Nvidia predicts AI-generated videos will grow demand for its microchips
Nvidia anticipates that AI-generated videos will significantly boost demand for its microchips, says its CEO.
Stylized Nvidia logo. Image credit: EdTech Stanford via Flickr, CC BY-NC-ND 2.0 license
The generative artificial intelligence surge has proven to be an ongoing boon for the chip designer. After experiencing a demand spike driven by Big Tech’s rollout of chatbots, Nvidia now foresees that new AI models capable of creating video and engaging in human-like voice interactions will further increase orders for its graphics processors.
Nvidia CEO Jensen Huang commented that video, grounded in reality and physics, represents the next major frontier. Huang emphasized that the vast amount of information tied to 3D video and related learning systems will necessitate substantial computing power.
This need for advanced computational capabilities has driven demand for Nvidia’s Grace Hopper chips, such as the H200, first utilized in OpenAI’s GPT-4o, a multimodal model capable of realistic voice conversations and interactions across text and images.
Other Nvidia customers, including Google DeepMind and Meta Platforms, have also launched AI platforms focused on generating images and videos.

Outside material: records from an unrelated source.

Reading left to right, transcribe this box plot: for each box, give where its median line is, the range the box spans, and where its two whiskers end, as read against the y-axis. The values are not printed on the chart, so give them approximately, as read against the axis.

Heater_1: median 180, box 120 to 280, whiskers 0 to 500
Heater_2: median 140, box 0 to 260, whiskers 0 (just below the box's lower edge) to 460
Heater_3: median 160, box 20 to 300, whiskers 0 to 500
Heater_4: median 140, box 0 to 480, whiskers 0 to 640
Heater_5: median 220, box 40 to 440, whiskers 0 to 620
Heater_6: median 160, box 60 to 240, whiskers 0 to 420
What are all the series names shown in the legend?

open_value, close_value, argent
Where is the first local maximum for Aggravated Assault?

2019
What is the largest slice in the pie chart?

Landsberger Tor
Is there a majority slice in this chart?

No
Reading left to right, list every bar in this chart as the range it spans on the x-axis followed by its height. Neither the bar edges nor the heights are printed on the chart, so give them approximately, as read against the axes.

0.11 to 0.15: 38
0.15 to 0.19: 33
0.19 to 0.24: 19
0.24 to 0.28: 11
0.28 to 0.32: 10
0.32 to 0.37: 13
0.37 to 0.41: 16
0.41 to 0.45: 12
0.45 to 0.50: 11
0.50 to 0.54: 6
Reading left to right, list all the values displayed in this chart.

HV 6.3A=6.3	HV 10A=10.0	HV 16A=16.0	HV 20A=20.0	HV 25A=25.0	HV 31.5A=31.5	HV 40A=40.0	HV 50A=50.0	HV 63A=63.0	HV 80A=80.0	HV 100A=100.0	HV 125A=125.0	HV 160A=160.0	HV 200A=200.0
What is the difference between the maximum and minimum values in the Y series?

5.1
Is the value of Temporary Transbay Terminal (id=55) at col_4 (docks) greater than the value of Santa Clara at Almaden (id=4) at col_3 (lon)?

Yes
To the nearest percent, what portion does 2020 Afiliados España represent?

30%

On Wednesday, Nvidia projected quarterly revenue well above expectations, attributing this to a more than five-fold increase in sales at its data center unit during the first quarter.
Experts also note that the broad-based demand and the growing need for large language models to be multimodal—understanding video, text, speech, and both 2D and 3D images—are driving Nvidia’s success.
AI models for video applications in the automotive industry are also becoming significant drivers of demand for Nvidia’s chips. Tesla, for instance, has expanded its cluster of processors used for AI training to approximately 35,000 H100s as part of its pursuit of autonomous driving capabilities. Nvidia’s finance chief, Colette Kress, stated in a post-earnings call that the automotive sector is expected to become the largest enterprise vertical in Nvidia’s data center business this year.